European shares took a hit after Britain said its economy shrank 0.5 percent in the last quarter of 2010. Economists had expected to see growth continuing at 0.5 to 0.7 per cent. Unusually harsh winter weather contributed to weak consumer spending, while construction and service sector output posted large declines.

The weakness fanned concerns over Britain's plans for spending cuts and prospects for the global economic recovery, while scepticism over the cost of recapitalising Spanish banks weighed on euro zone peripheral government bonds and Spain's stocks.

The pound dropped more than 2 cents to around $1.58 (U.S.). The euro retreated after hitting a two-month high against the dollar. Europe's FTSEurofirst 300 index fell 0.5 percent.

The International Monetary Fund also weighed in with concerns about Europe. It said Europe needs to strengthen its financial rescue fund to reduce the risk of renewed global instability, as U.S. tax cuts and buoyant emerging economies help drive the recovery elsewhere.

In particular, the IMF singled out European banks, which it said needed more stress tests. And it expressed concerns that the regional stability fund would be wiped out if a bigger economy needed to be bailed out.
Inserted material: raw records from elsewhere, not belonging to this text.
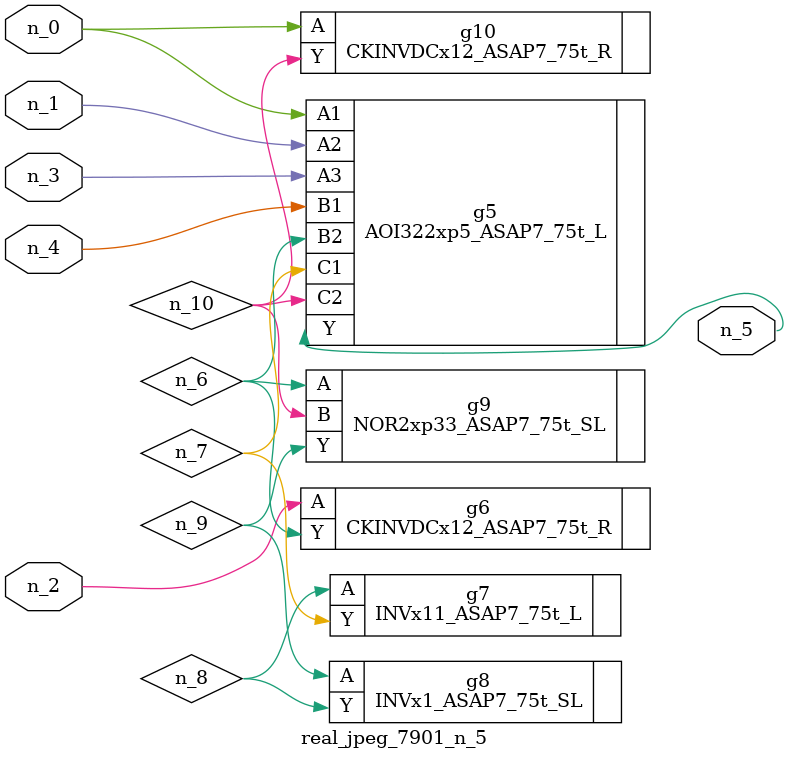
<source format=v>
module real_jpeg_7901_n_5 (n_4, n_0, n_1, n_2, n_3, n_5);

input n_4;
input n_0;
input n_1;
input n_2;
input n_3;

output n_5;

wire n_8;
wire n_6;
wire n_7;
wire n_10;
wire n_9;

AOI322xp5_ASAP7_75t_L g5 ( 
.A1(n_0),
.A2(n_1),
.A3(n_3),
.B1(n_4),
.B2(n_6),
.C1(n_7),
.C2(n_10),
.Y(n_5)
);

CKINVDCx12_ASAP7_75t_R g10 ( 
.A(n_0),
.Y(n_10)
);

CKINVDCx12_ASAP7_75t_R g6 ( 
.A(n_2),
.Y(n_6)
);

NOR2xp33_ASAP7_75t_SL g9 ( 
.A(n_6),
.B(n_10),
.Y(n_9)
);

INVx11_ASAP7_75t_L g7 ( 
.A(n_8),
.Y(n_7)
);

INVx1_ASAP7_75t_SL g8 ( 
.A(n_9),
.Y(n_8)
);


endmodule
</source>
U.S. stock index futures slipped 0.3 to 0.6 percent, indicating a weak opening on Wall Street, ahead of a two-day rate-setting meeting by the Federal Reserve.

Toronto investors, it doesn't look good for resource stocks today either.

Copper lost 2.5 percent while crude fell for a second straight day, down 1.7 percent, to trade below $87 a barrel.

Gold fell to its lowest in 10 weeks on Tuesday, putting the price on course for its worst monthly performance in 13 months as safe-haven demand evaporated and investors booked further profits on the 2010 rally. Spot gold traded at $1,327.38 an ounce.

In Asia, Tokyo's Nikkei average rose for a second straight session, up 1.2 percent on hopes of upbeat company earnings.

India's central bank raised interest rates a quarter of a percentage point to clamp down on inflation, which is running at about 8 per cent. It's the Reserve Bank of India's seventh increase since March.